In case you don't know what unique_ptr is, the get() it just contains an object allocated with new and the get() method returns a pointer to that object. You can also reset its content (in which case it properly disposes of the object it already contained, if any).

I would note I am not too sure about your algorithm, but hey, it's yours :)

2 Arena

If this dealing with memory got your head all mushy, that's pretty normal at first, and that's why sometimes arenas might be easier to use. The idea of using an arena is pretty general; instead of bothering with memory ownership on a piece by piece basis you use "something" to hold onto the memory and then only manipulate references (or pointers) to the pieces. You just have to keep in mind that those references/pointers are only ever alive as long as the arena is.

struct Node {
    Node(): parent(nullptr), left(nullptr), right(nullptr), key(0) {}

    Node* parent;
    Node* left;
    Node* right;
    int key;
};

void insert(std::list<Node>& arena, Node *&root, const int key)
{
    arena.push_back(Node{});         // add a new node
    Node& newElement = arena.back(); // get a reference to it.
    newElement.key = key;

    Node *y = NULL;
    while(root)
    {
        if(key == root->key) exit(EXIT_FAILURE);
        y = root;
        root = (key < root->key) ? root->left : root->right;
    }

    newElement.p = y;

    if(!y) root = &newElement;
    else if(key < y->key) y->left = &newElement;
    else y->right = &newElement;
}

Just remember two things:

• as soon as your arena dies, all your references/pointers are pointing into the ether, and bad things happen should you try to use them
• if you ever only push things into the arena, it'll grow until it consumes all available memory and your program crashes; at some point you need cleanup!

Answer 2

The key thing you need to learn here is the difference between stack allocated objects and heap allocated objects. In your insert function your node newElement = {} is stack allocated, which means that its life time is determined by the enclosing scope. In this case that means that when the function exits your object is destroyed. That's not what you want. You want the root of your tree to stored in your node *root pointer. To do that you need to allocate memory from the heap. In C++ that is normally done with the new operator. That allows you to pass the pointer from one function to another without having its life time determined by the scope that it's in. This also means you need to be careful about managing the life time of heap allocated objects.

Answer 3

The problem is because you are passing a pointer to a local variable out of a function. Dereferencing such pointers is undefined behavior. You should allocate newElement with new.

This code

node newElement = {};

creates a local variable newElement. Once the function is over, the scope of newElement ends, and its memory gets destroyed. However, you are passing the pointer to that destroyed memory to outside the function. All references to that memory become invalid as soon as the function exits.

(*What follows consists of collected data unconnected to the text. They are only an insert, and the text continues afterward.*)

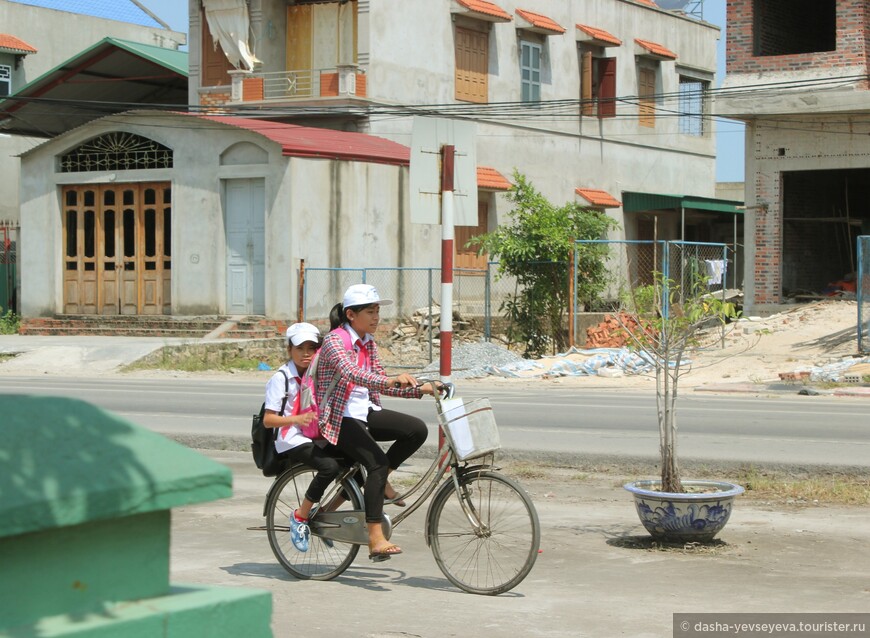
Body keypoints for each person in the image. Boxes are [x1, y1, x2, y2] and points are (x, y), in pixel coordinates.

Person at [315, 284, 439, 561]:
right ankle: (375, 537)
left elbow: (382, 384)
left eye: (377, 311)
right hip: (338, 417)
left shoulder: (368, 342)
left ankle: (379, 484)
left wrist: (421, 388)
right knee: (377, 464)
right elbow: (353, 374)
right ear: (351, 314)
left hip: (364, 411)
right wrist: (390, 379)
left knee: (415, 430)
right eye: (370, 312)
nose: (376, 317)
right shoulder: (335, 341)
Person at [262, 322, 342, 553]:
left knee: (356, 464)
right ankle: (300, 515)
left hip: (315, 434)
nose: (306, 354)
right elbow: (269, 420)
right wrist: (295, 420)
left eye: (312, 348)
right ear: (289, 350)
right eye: (300, 348)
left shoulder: (317, 373)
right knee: (329, 467)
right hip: (292, 438)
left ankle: (325, 513)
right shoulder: (282, 378)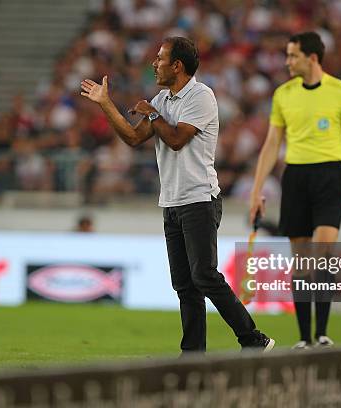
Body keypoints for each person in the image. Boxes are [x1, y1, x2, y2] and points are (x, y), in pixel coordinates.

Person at [81, 36, 274, 353]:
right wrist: (106, 104)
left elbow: (175, 139)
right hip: (171, 201)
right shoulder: (161, 100)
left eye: (160, 58)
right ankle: (193, 353)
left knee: (205, 276)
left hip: (199, 198)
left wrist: (153, 116)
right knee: (185, 285)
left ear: (177, 65)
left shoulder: (201, 96)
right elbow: (132, 137)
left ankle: (253, 338)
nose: (154, 64)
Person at [249, 32, 341, 349]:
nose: (287, 62)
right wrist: (256, 190)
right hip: (296, 178)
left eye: (293, 56)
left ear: (312, 58)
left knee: (323, 255)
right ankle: (305, 337)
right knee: (301, 262)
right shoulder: (283, 95)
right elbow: (272, 144)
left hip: (330, 174)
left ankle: (323, 333)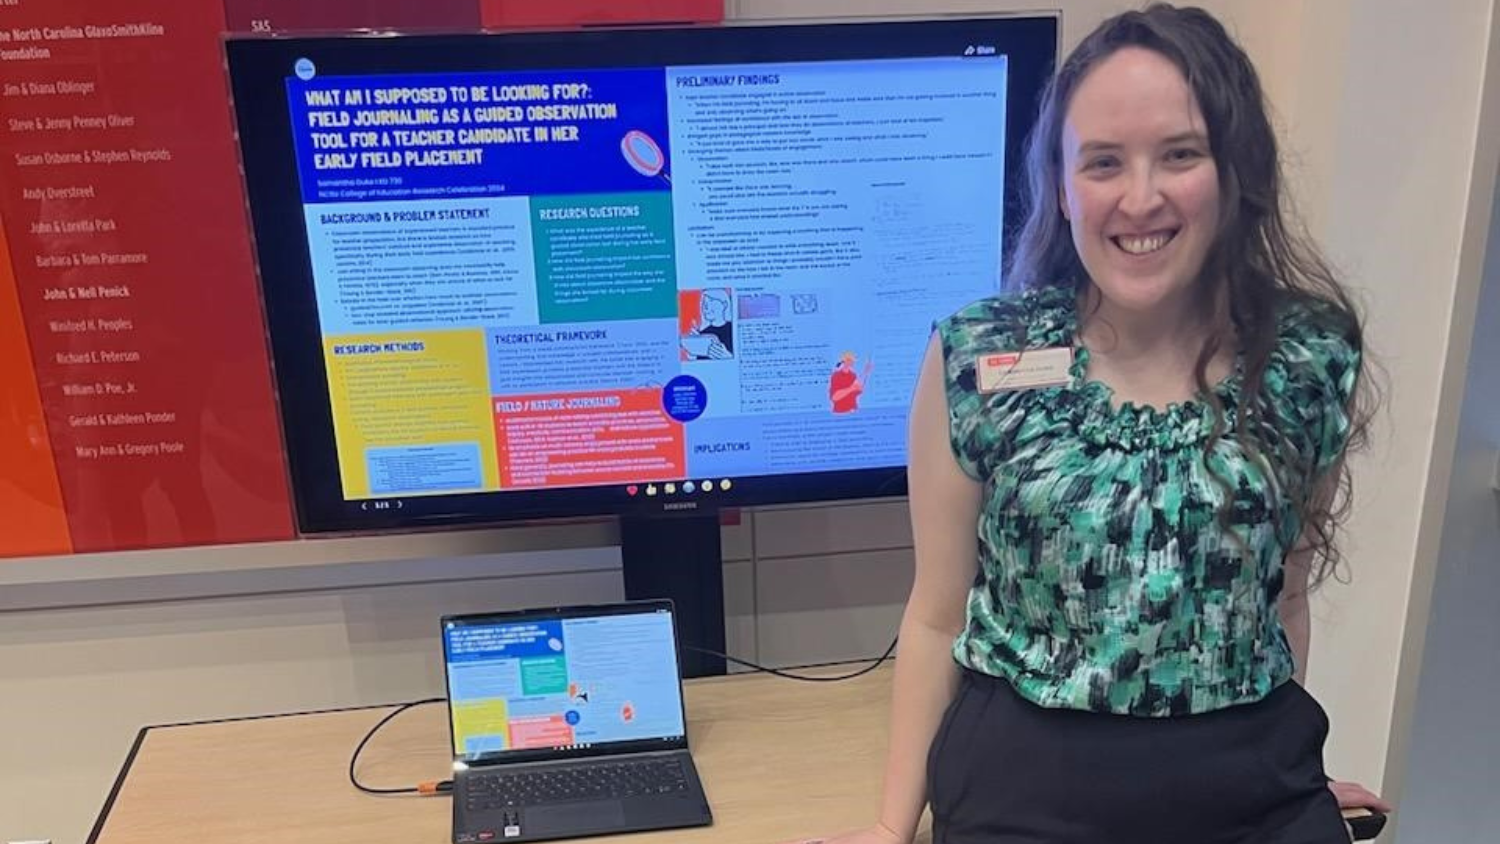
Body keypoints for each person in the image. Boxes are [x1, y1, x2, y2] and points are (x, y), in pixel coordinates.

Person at [800, 5, 1393, 844]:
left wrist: (1294, 775)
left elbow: (1281, 596)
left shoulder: (1309, 357)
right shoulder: (978, 357)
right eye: (1104, 163)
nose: (1140, 197)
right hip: (1027, 791)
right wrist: (892, 830)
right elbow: (937, 616)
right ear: (1063, 184)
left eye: (1180, 155)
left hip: (1250, 791)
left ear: (1235, 168)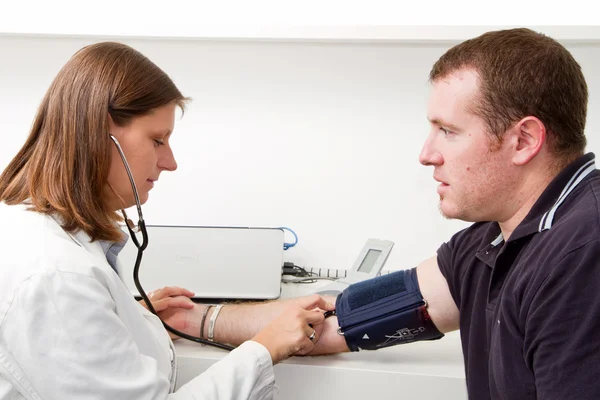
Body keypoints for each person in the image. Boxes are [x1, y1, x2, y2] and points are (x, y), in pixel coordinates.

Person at [149, 27, 600, 399]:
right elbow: (339, 321)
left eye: (448, 131)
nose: (427, 154)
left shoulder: (583, 254)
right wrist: (194, 319)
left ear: (524, 141)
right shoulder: (492, 240)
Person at [0, 42, 335, 399]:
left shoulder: (34, 233)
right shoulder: (56, 278)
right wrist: (265, 349)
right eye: (158, 140)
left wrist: (128, 320)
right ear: (98, 135)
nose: (170, 162)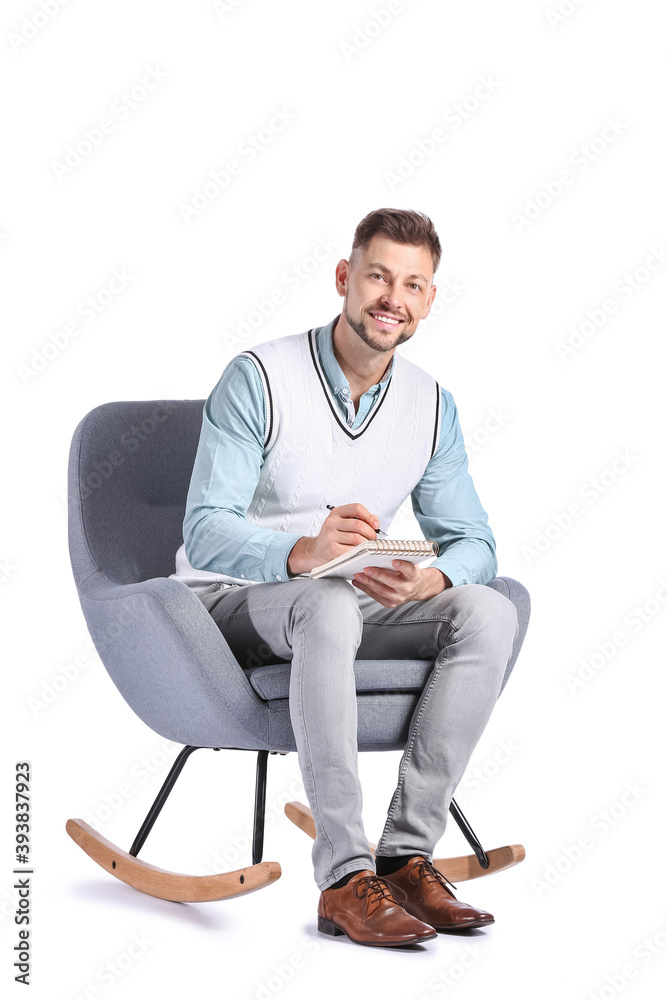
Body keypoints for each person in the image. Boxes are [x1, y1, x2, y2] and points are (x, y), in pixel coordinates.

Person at [168, 207, 522, 949]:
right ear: (343, 278)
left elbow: (474, 540)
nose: (392, 297)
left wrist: (434, 582)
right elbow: (203, 528)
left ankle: (402, 856)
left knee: (486, 611)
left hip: (346, 606)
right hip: (233, 604)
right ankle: (341, 876)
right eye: (378, 277)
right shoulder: (257, 376)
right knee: (327, 602)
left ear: (428, 300)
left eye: (413, 284)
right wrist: (303, 551)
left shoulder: (431, 405)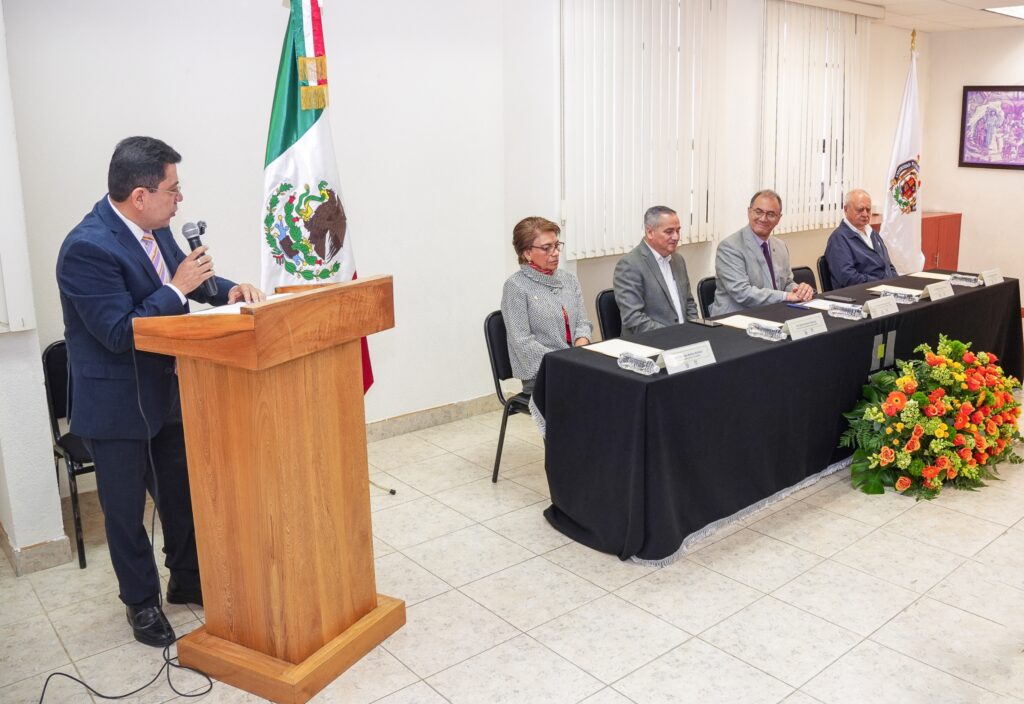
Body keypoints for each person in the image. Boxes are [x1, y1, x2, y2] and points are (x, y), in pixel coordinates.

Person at [56, 136, 265, 647]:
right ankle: (142, 604)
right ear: (140, 196)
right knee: (126, 514)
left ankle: (187, 579)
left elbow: (189, 281)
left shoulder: (157, 227)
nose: (180, 198)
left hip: (167, 393)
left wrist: (228, 290)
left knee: (181, 495)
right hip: (115, 406)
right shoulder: (86, 248)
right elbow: (119, 331)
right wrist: (176, 288)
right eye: (173, 189)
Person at [501, 217, 592, 394]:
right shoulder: (515, 287)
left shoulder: (569, 279)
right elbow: (522, 342)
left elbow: (583, 322)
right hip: (542, 374)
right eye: (546, 248)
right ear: (527, 253)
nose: (555, 252)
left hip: (576, 363)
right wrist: (565, 361)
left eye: (557, 245)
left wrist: (581, 345)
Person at [709, 189, 814, 316]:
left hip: (771, 314)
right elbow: (742, 293)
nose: (763, 219)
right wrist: (786, 296)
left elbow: (786, 283)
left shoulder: (780, 246)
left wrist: (800, 291)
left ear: (778, 218)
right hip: (735, 318)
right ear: (749, 212)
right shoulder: (729, 247)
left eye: (771, 214)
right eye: (758, 212)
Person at [612, 206, 699, 334]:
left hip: (685, 337)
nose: (676, 237)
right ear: (650, 232)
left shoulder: (678, 260)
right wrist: (674, 335)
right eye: (669, 232)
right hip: (650, 341)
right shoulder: (629, 265)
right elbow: (633, 318)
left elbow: (689, 303)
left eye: (678, 231)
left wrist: (694, 330)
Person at [823, 189, 898, 289]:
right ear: (846, 209)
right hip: (860, 293)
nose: (865, 214)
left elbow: (888, 266)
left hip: (884, 289)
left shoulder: (873, 233)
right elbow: (848, 278)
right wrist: (881, 283)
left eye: (868, 209)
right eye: (860, 209)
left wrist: (897, 284)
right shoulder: (838, 239)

This code, on the other hand

node *newElement = new node(); // Don't forget the asterisk

allocates an object on free store. Such objects remain available until you delete them explicitly. That's why you can use them after the function creating them has exited. Of course since newElement is a pointer, you need to use -> to access its members.

Answer 4

Well you have got one problem with your Also comment. The second may be cleaner but it is wrong. You have to new memory and delete it. Otherwise you end up with pointers to objects which no longer exist. That's exactly the problem that new solves.

Another problem

void insert(node *&root, const int key)
{
    node newElement = {};
    newElement.key = key;

    node *y = NULL;
    std::cout << root->key; // this line

On the first insert root is still NULL, so this code will crash the program.